--- WHAT IS EXPECTED ---
The entries below are to be copied exactly, with every picture left out.

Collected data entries
○ ○ ○ ○ ○ ○ ○

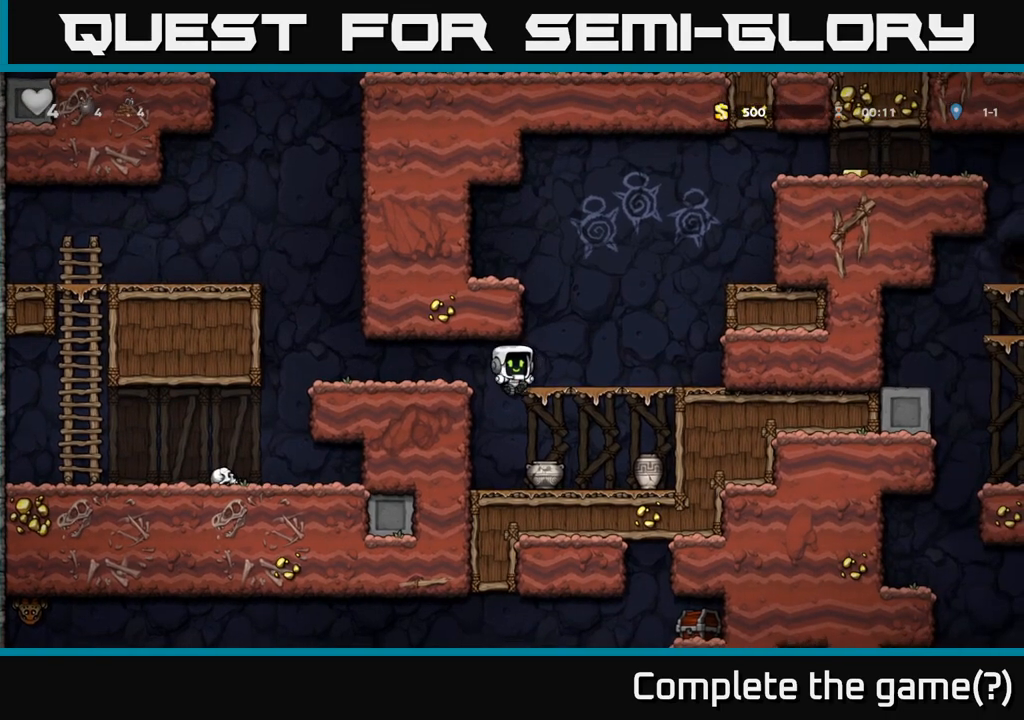
{"buttons": [], "left_stick": "down-left", "events": [[117, "left_stick", "center"], [217, "left_stick", "right"], [283, "left_stick", "down-left"], [350, "X", "down"], [467, "X", "up"]]}
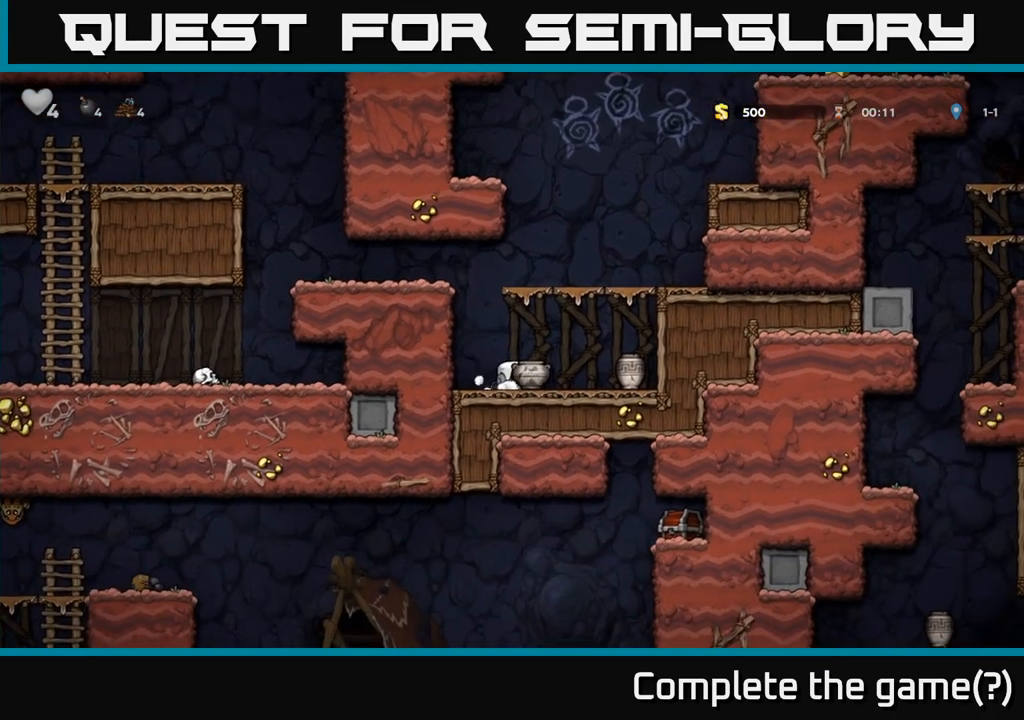
{"buttons": [], "left_stick": "center", "events": [[17, "left_stick", "center"], [167, "X", "down"], [267, "X", "up"]]}
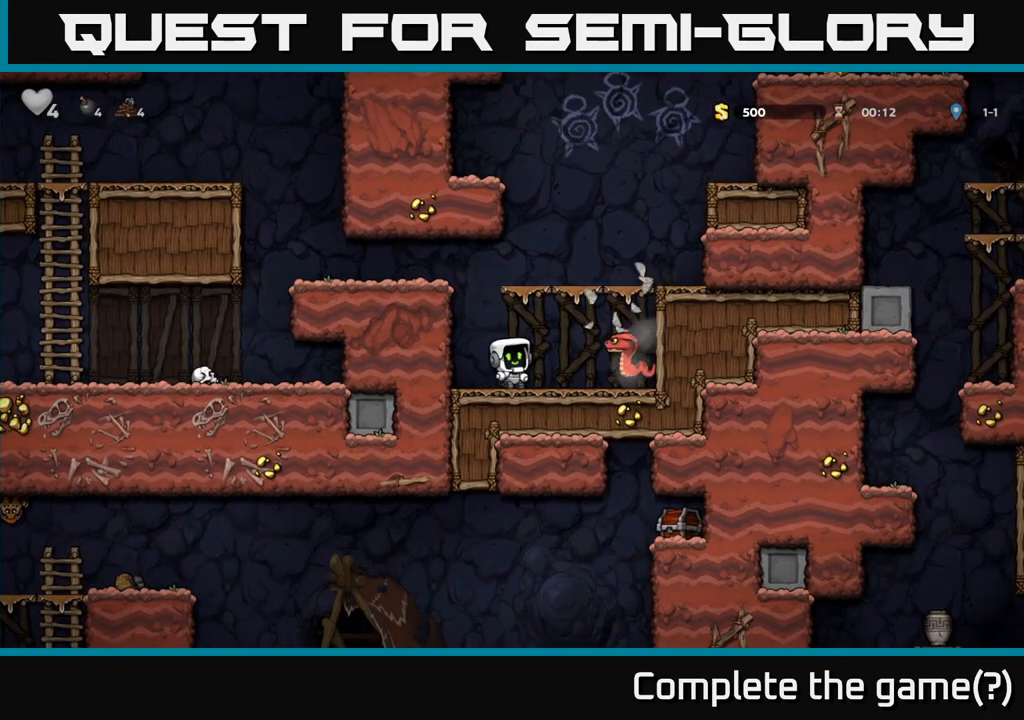
{"buttons": [], "left_stick": "left", "events": [[333, "X", "down"], [333, "left_stick", "right"], [400, "X", "up"], [500, "left_stick", "left"]]}
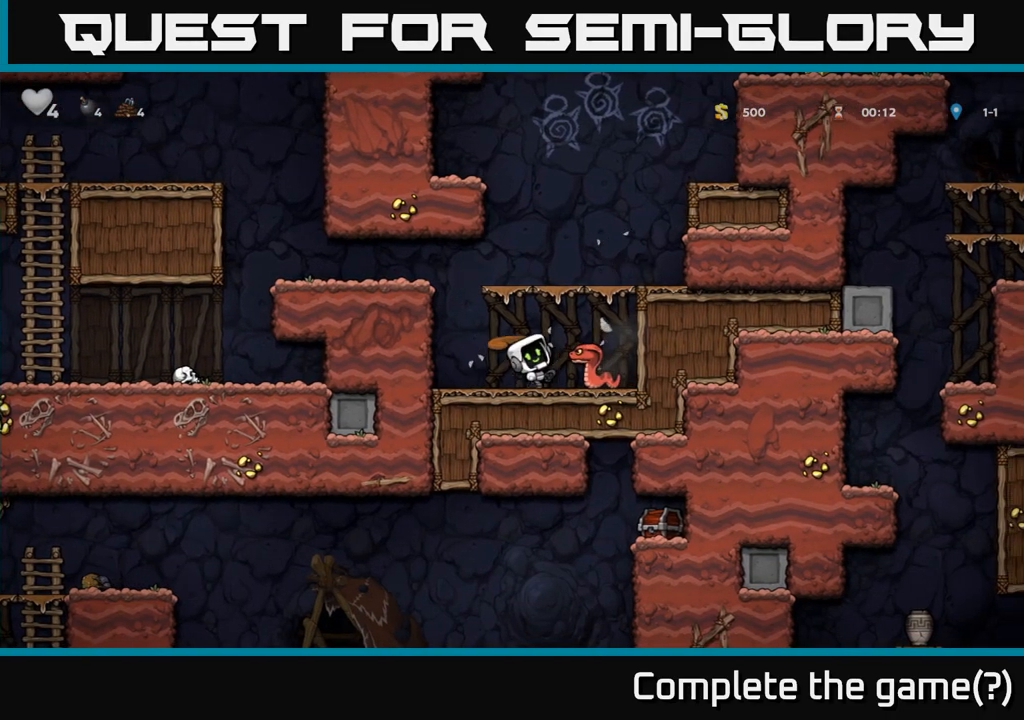
{"buttons": [], "left_stick": "right", "events": [[333, "left_stick", "center"], [400, "left_stick", "right"]]}
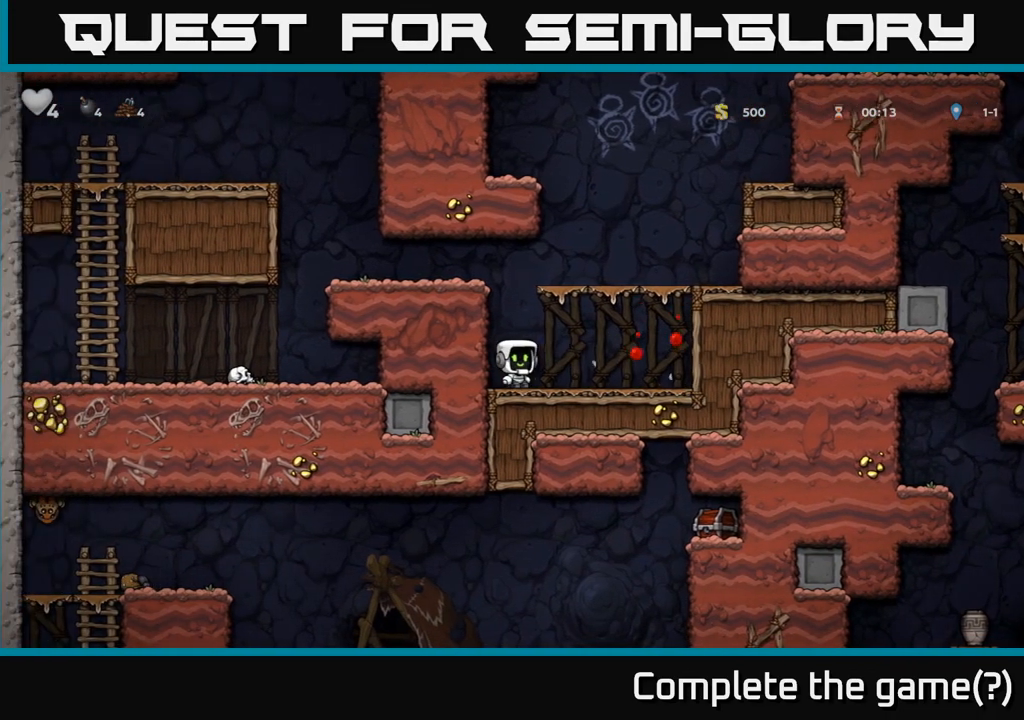
{"buttons": [], "left_stick": "right", "events": [[183, "A", "down"], [350, "A", "up"]]}
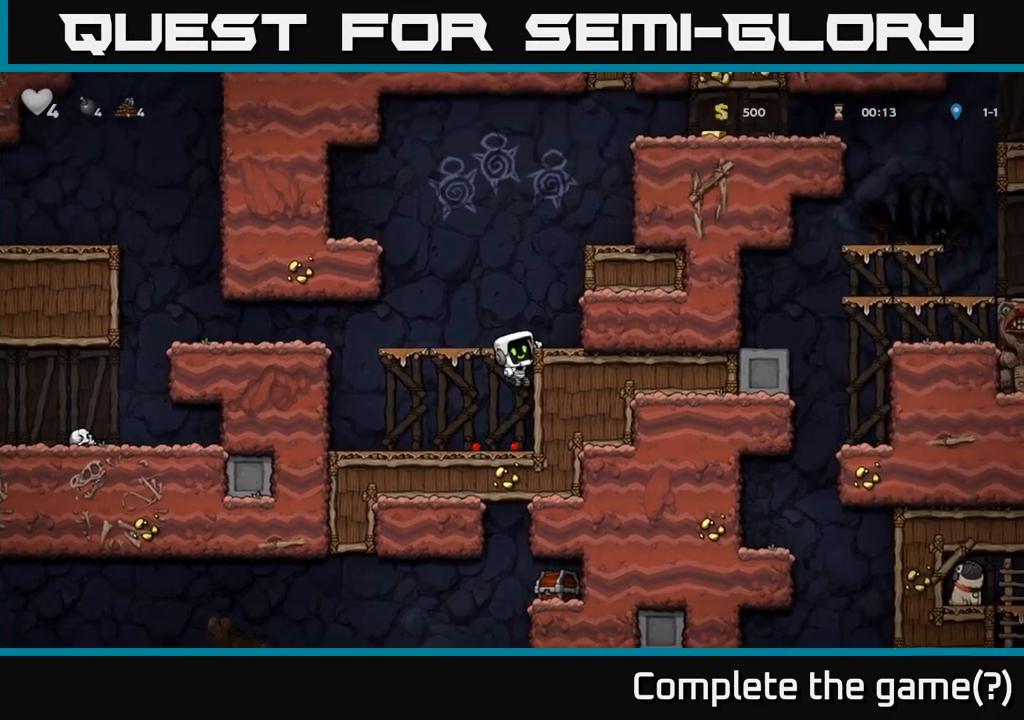
{"buttons": [], "left_stick": "center", "events": [[67, "A", "down"], [233, "A", "up"], [350, "left_stick", "center"]]}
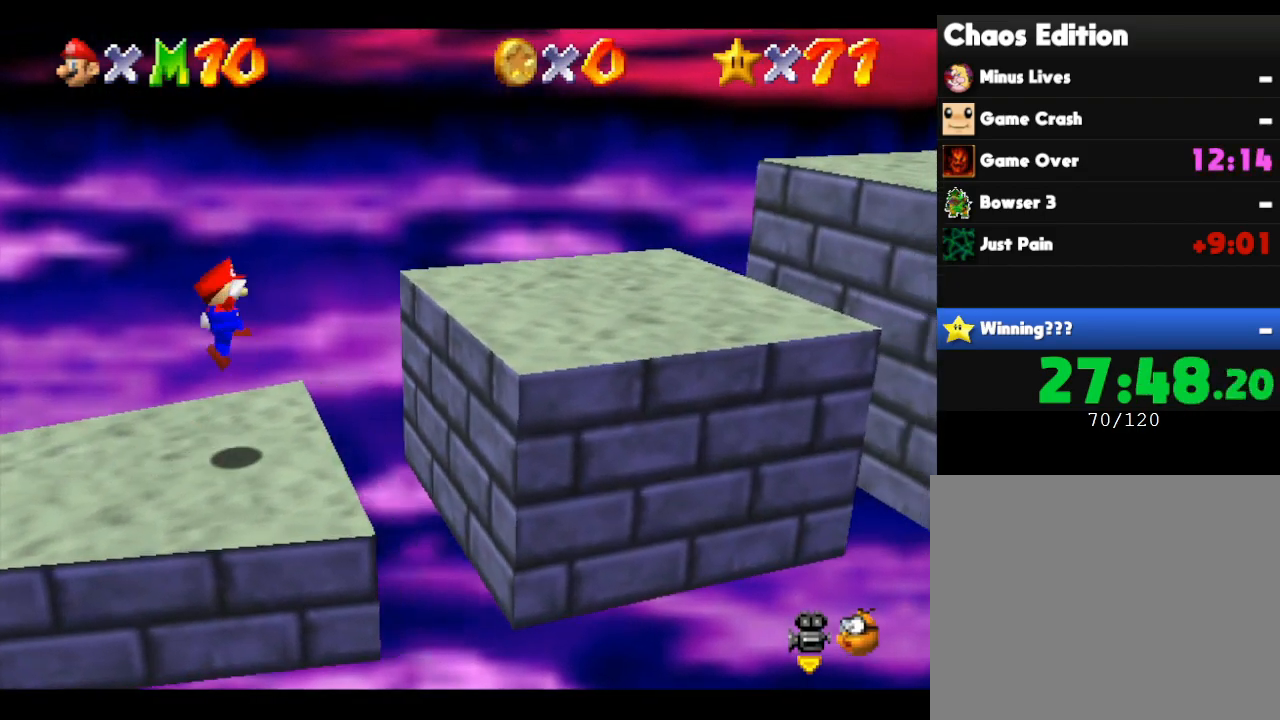
Gameplay with a controller (Nintendo layout); each line is a JSON object with the inputs held at the frame after it. "events" lists button and stick changes between this image and that frame as [ms after this image, input, new state], when the widget could be followed in between. Not read: L3 R3.
{"buttons": [], "left_stick": "right", "events": [[267, "A", "up"]]}
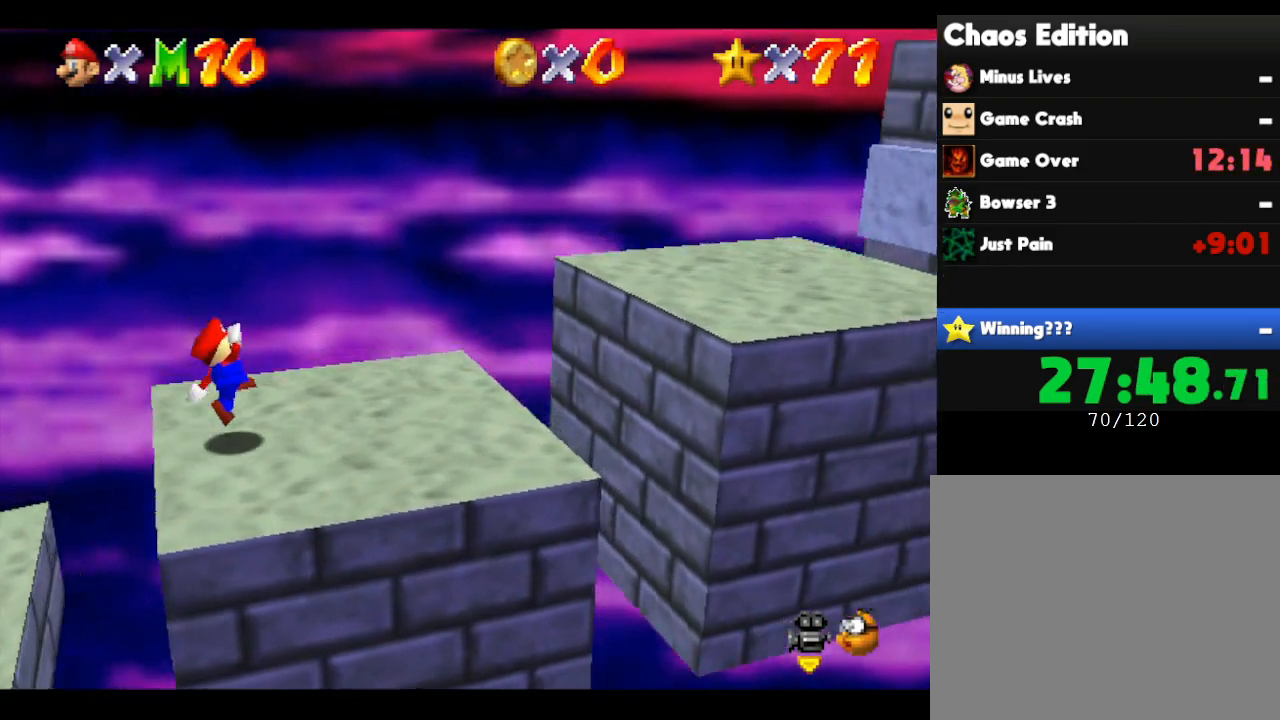
{"buttons": [], "left_stick": "right", "events": [[100, "A", "down"], [483, "A", "up"]]}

○ ○ ○ ○ ○ ○ ○

--- RESULT ---
{"buttons": [], "left_stick": "down-left", "events": [[117, "left_stick", "center"], [217, "left_stick", "right"], [283, "left_stick", "down-left"], [350, "X", "down"], [467, "X", "up"]]}
{"buttons": [], "left_stick": "center", "events": [[17, "left_stick", "center"], [167, "X", "down"], [267, "X", "up"]]}
{"buttons": [], "left_stick": "left", "events": [[333, "X", "down"], [333, "left_stick", "right"], [400, "X", "up"], [500, "left_stick", "left"]]}
{"buttons": [], "left_stick": "right", "events": [[333, "left_stick", "center"], [400, "left_stick", "right"]]}
{"buttons": [], "left_stick": "right", "events": [[183, "A", "down"], [350, "A", "up"]]}
{"buttons": [], "left_stick": "center", "events": [[67, "A", "down"], [233, "A", "up"], [350, "left_stick", "center"]]}
Gameplay with a controller (Nintendo layout); each line is a JSON object with the inputs held at the frame after it. "events" lists button and stick changes between this image and that frame as [ms after this image, input, new state], when the widget could be followed in between. Not read: L3 R3.
{"buttons": [], "left_stick": "right", "events": [[267, "A", "up"]]}
{"buttons": [], "left_stick": "right", "events": [[100, "A", "down"], [483, "A", "up"]]}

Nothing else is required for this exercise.